Maladera moebiusi

Scientific classification
- Kingdom: Animalia
- Phylum: Arthropoda
- Class: Insecta
- Order: Coleoptera
- Suborder: Polyphaga
- Infraorder: Scarabaeiformia
- Family: Scarabaeidae
- Genus: Maladera
- Species: M. moebiusi
- Binomial name: Maladera moebiusi (Brenske, 1899)
- Synonyms: Autoserica moebiusi Brenske, 1899;

= Maladera moebiusi =

- Genus: Maladera
- Species: moebiusi
- Authority: (Brenske, 1899)
- Synonyms: Autoserica moebiusi Brenske, 1899

Species of beetle

Maladera moebiusi is a species of beetle of the family Scarabaeidae. It is found in Indonesia (Sumatra).

==Description==
Adults reach a length of about 12.6 mm. They are dull, very strongly tomentose, and with shiny legs. They are blackish-brown, but brown underneath. The clypeus is broad, tapering anteriorly, widely striate and weakly punctate. The frons is shiny behind the suture, sparsely but not widely punctate.
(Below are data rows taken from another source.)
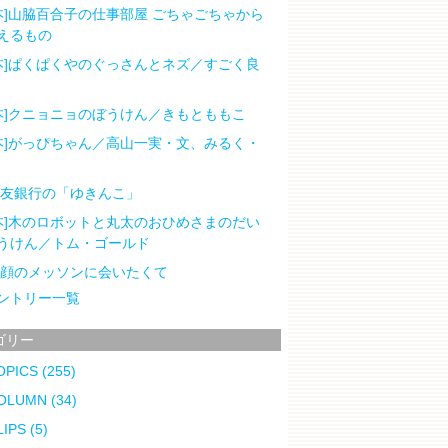
本]山脇百合子の仕事部屋 ごちゃごちゃから
えるもの
本]ぱくぱくやのぐっさんとネズ／すごく良
本]クニョニョのぼうけん／きもとももこ
本]がっぴちゃん／高山一実・文、みるく・
住友銀行の「ゆきんこ」
本]木のロボットと丸太のおひめさまのだい
うけん／トム・ゴールド
笑顔のメッソンに会いたくて
ントリー一覧
ゴリー
OPICS
(255)
OLUMN
(34)
LIPS
(5)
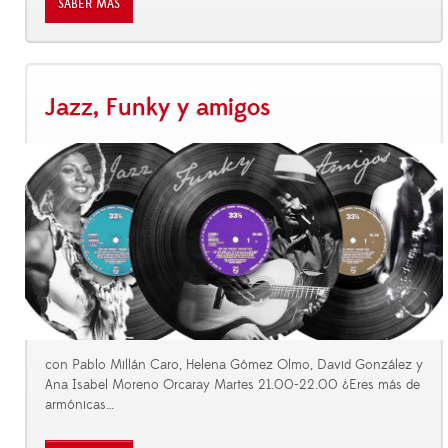
SABER MÁS
Jazz, Funky y amigos
con Pablo Millán Caro, Helena Gómez Olmo, David González y
Ana Isabel Moreno Orcaray Martes 21.00-22.00 ¿Eres más de
armónicas
…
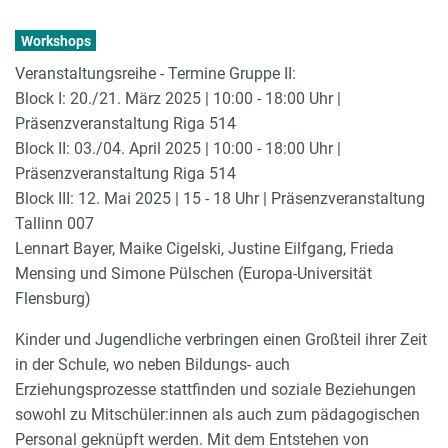
Workshops
Veranstaltungsreihe - Termine Gruppe II:
Block I: 20./21. März 2025 | 10:00 - 18:00 Uhr |
Präsenzveranstaltung Riga 514
Block II: 03./04. April 2025 | 10:00 - 18:00 Uhr |
Präsenzveranstaltung Riga 514
Block III: 12. Mai 2025 | 15 - 18 Uhr | Präsenzveranstaltung
Tallinn 007
Lennart Bayer, Maike Cigelski, Justine Eilfgang, Frieda
Mensing und Simone Pülschen (Europa-Universität
Flensburg)
Kinder und Jugendliche verbringen einen Großteil ihrer Zeit
in der Schule, wo neben Bildungs- auch
Erziehungsprozesse stattfinden und soziale Beziehungen
sowohl zu Mitschüler:innen als auch zum pädagogischen
Personal geknüpft werden. Mit dem Entstehen von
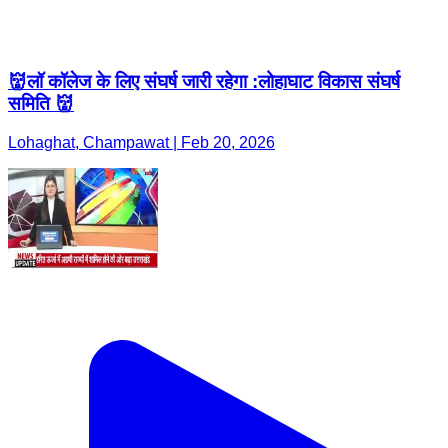
👹लॉ कॉलेज के लिए संघर्ष जारी रहेगा :लोहाघाट विकास संघर्ष
समिति 👹
Lohaghat, Champawat | Feb 20, 2026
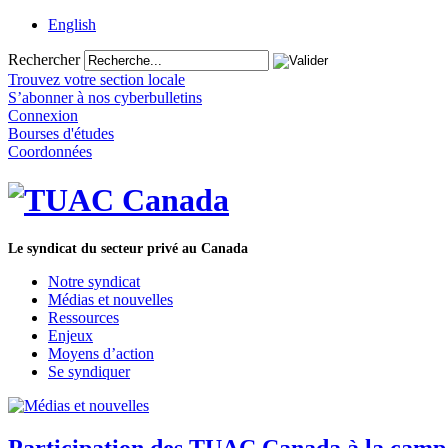
English
Rechercher
Trouvez votre section locale
S’abonner à nos cyberbulletins
Connexion
Bourses d'études
Coordonnées
Le syndicat du secteur privé au Canada
Notre syndicat
Médias et nouvelles
Ressources
Enjeux
Moyens d’action
Se syndiquer
Participation des TUAC Canada à la campa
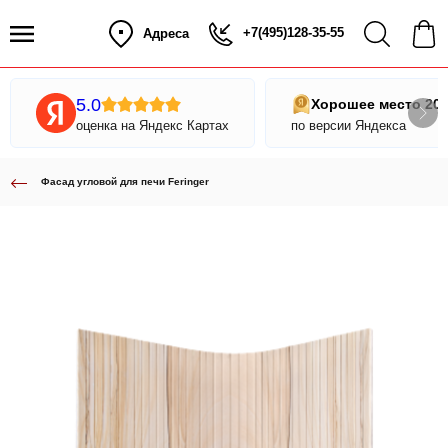
+7(495)128-35-55
Адреса
5.0
Хорошее место 20
оценка на Яндекс Картах
по версии Яндекса
Фасад угловой для печи Feringer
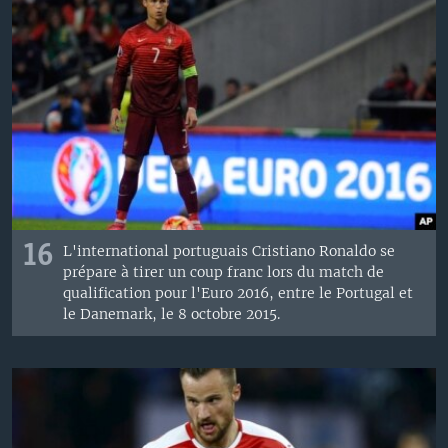
16
L'international portuguais Cristiano Ronaldo se
prépare à tirer un coup franc lors du match de
qualification pour l'Euro 2016, entre le Portugal et
le Danemark, le 8 octobre 2015.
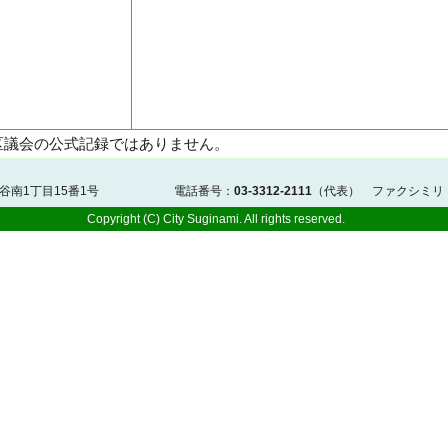
区議会の公式記録ではありません。
佐谷南1丁目15番1号 電話番号：
03-3312-2111
（代表） ファクシミリ
Copyright (C) City Suginami. All rights reserved.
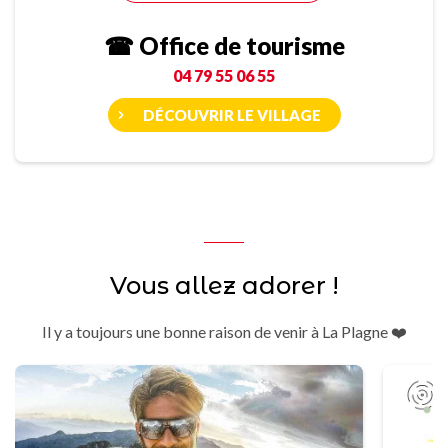
☎ Office de tourisme
04 79 55 06 55
DÉCOUVRIR LE VILLAGE
Vous allez adorer !
Il y a toujours une bonne raison de venir à La Plagne ❤️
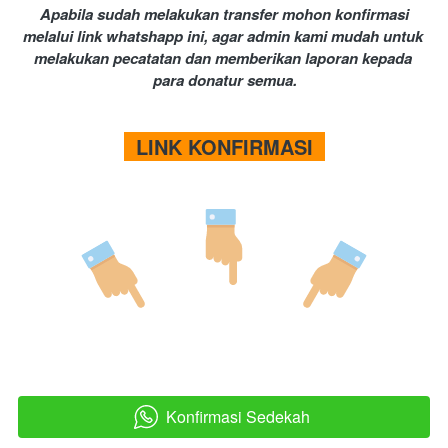
Apabila sudah melakukan transfer mohon konfirmasi 
melalui link whatshapp ini, agar admin kami mudah untuk 
melakukan pecatatan dan memberikan laporan kepada 
para donatur semua.
  LINK KONFIRMASI  
Konfirmasi Sedekah
`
The pronotum is distinctly projecting anteriorly in the middle, the sides are straight, widening evenly posteriorly, the hind angles are right-angled, not rounded. The elytra are punctate in rows, the intervals are flat, evenly widely punctate. The pygidium is slightly tapered and densely and coarsely punctate.